[Exercise requirements]
Restate the listing below word for word, pictures excluded.
Recorded data below:
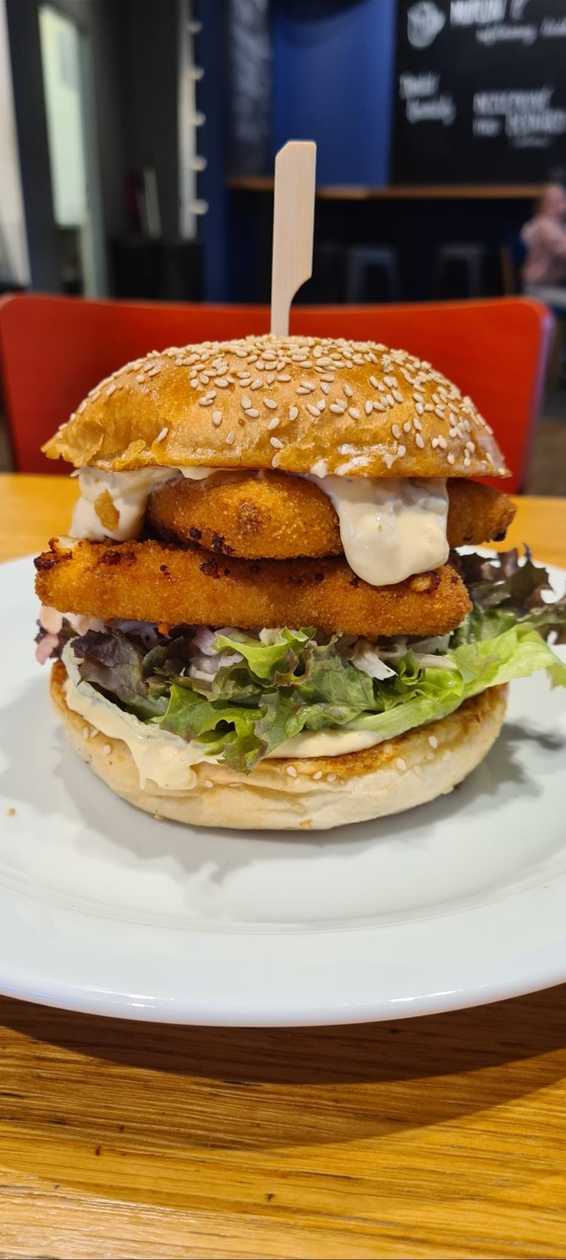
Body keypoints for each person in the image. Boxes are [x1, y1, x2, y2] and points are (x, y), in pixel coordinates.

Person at [521, 184, 566, 305]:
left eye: (562, 200)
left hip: (555, 287)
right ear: (543, 204)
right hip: (541, 289)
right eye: (555, 202)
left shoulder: (558, 225)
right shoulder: (544, 225)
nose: (562, 205)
End of Recorded data.
[Solution below]
Body keypoints for each person in the image. Boxes are [x1, y1, x2, y2] and points are (x, y), in pixel coordinates.

Person at [521, 184, 566, 305]:
left eye: (562, 200)
left hip: (555, 287)
right ear: (543, 204)
right hip: (541, 289)
right eye: (555, 202)
left shoulder: (558, 225)
right shoulder: (544, 225)
nose: (562, 205)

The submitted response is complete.